Тут он попал в точку. Лет с пятнадцати Ада страшно увлеклась всяческой мистикой – она покупала в переходах тоненькие книжки с заманчивыми названиями, с упоением смотрела всяческие ужастики и читала готические романы. Пару раз они с девчонками пытались совершать описываемые в этих книжках ритуалы и вызывать духов, но у них, конечно, ничего не получилось. Но в то время почти все этим увлекались.

– Ты веришь, – констатировал Павел. – Ты знаешь, что все это есть. И ты тоже принадлежишь к этому миру – таинственному миру магии, чьи искаженные отражения так привлекали тебя в массовой культуре.

– Вы прямо лекцию читаете, – ехидно сказала Ада. Ей было неприятно, что он словно смотрит ей в душу.

– Перед смертью твой отец передал тебе свой дар. Я знаю это потому, что иначе бы он вообще не смог умереть. Мучился бы до тех пор, пока кто-то не забрал бы у него магические способности. Но он должен был передать их только тебе – как наследнице. Так было принято в его роду много столетий. Ты и не догадываешься, насколько глубоко мы проследили вашу историю. Менялись времена, страны, фамилии, но сила всегда переходила от родителей к детям. И это было неизменно до сих пор. Твой отец умер – значит, теперь ты несешь в себе всю силу вашего древнего рода.

Павел сказал бы что-то еще, но Петр остановил его:

– Ты слишком много ей рассказываешь. Хватит.

Павел повернулся к нему:

– Но она должна знать. Иначе мы не сможем быть справедливыми.

Видимо, у Ады было такое лицо, что она больше не вызывала у человека с оружием тревоги. Он спрятал пистолет в карман и сказал Павлу:

– Выйдем. Нам нужно поговорить.

Молодому человеку не хотелось оставлять Аду, но он все же вышел из клетки.

Девушка как будто не заметила этого. Так же она никак не отреагировала и на то, что Петр снова запер ее на замок и они с Павлом ушли, оставив ее одну.

Ада сидела абсолютно неподвижно, глядя прямо перед собой. Почему-то она сразу поверила в то, что все, рассказанное этими людьми – правда. Конечно, это было непонятно, немыслимо… Но не невозможно. Почему-то она твердо знала это.

Но если это возможно, значит… Тогда странное поведение отца при жизни и особенно перед смертью полностью укладывается в начерченную ею схему.

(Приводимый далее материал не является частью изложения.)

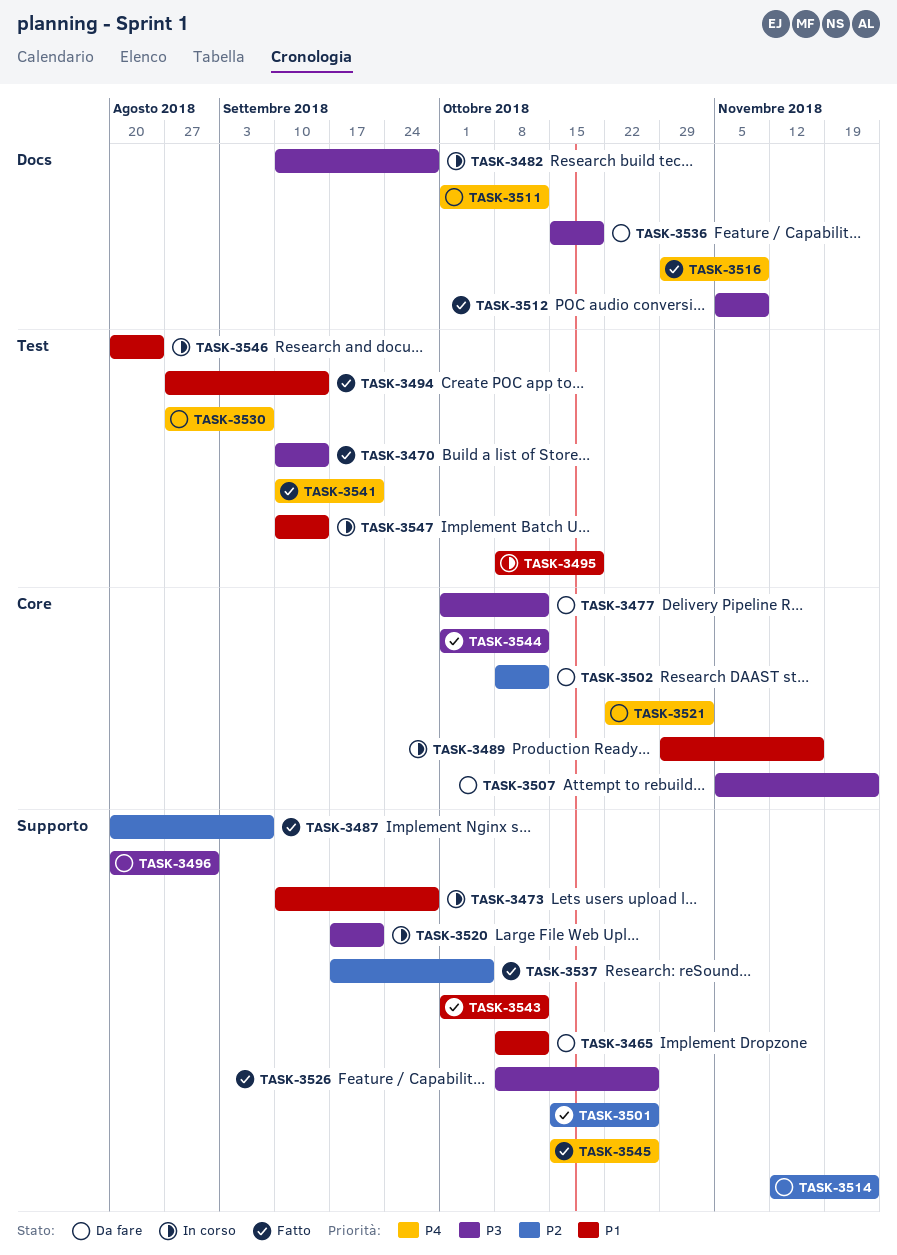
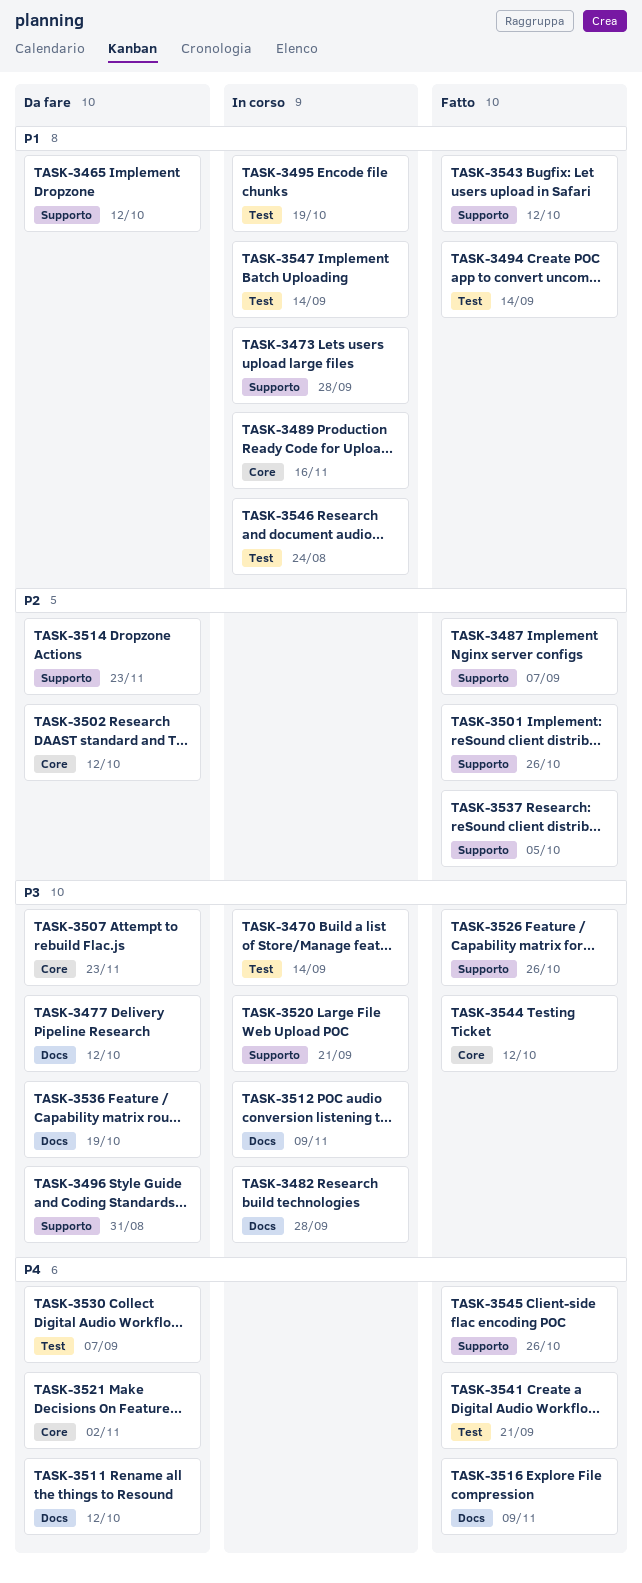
TASK-3470, status: Fatto -> In corso
TASK-3477, label: Core -> Docs
TASK-3512, status: Fatto -> In corso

Протянутая сухая рука, черные глаза с зелеными искорками и выкрикнутые зычным голосом слова: «На, возьми, возьми!»… Ада словно снова перенеслась в эту страшную минуту. Что это было, как не ритуал передачи магической силы? Она вспомнила, что читала об этом в народных сказаниях. А если это правда… Не может не быть правдой, слишком много совпадений.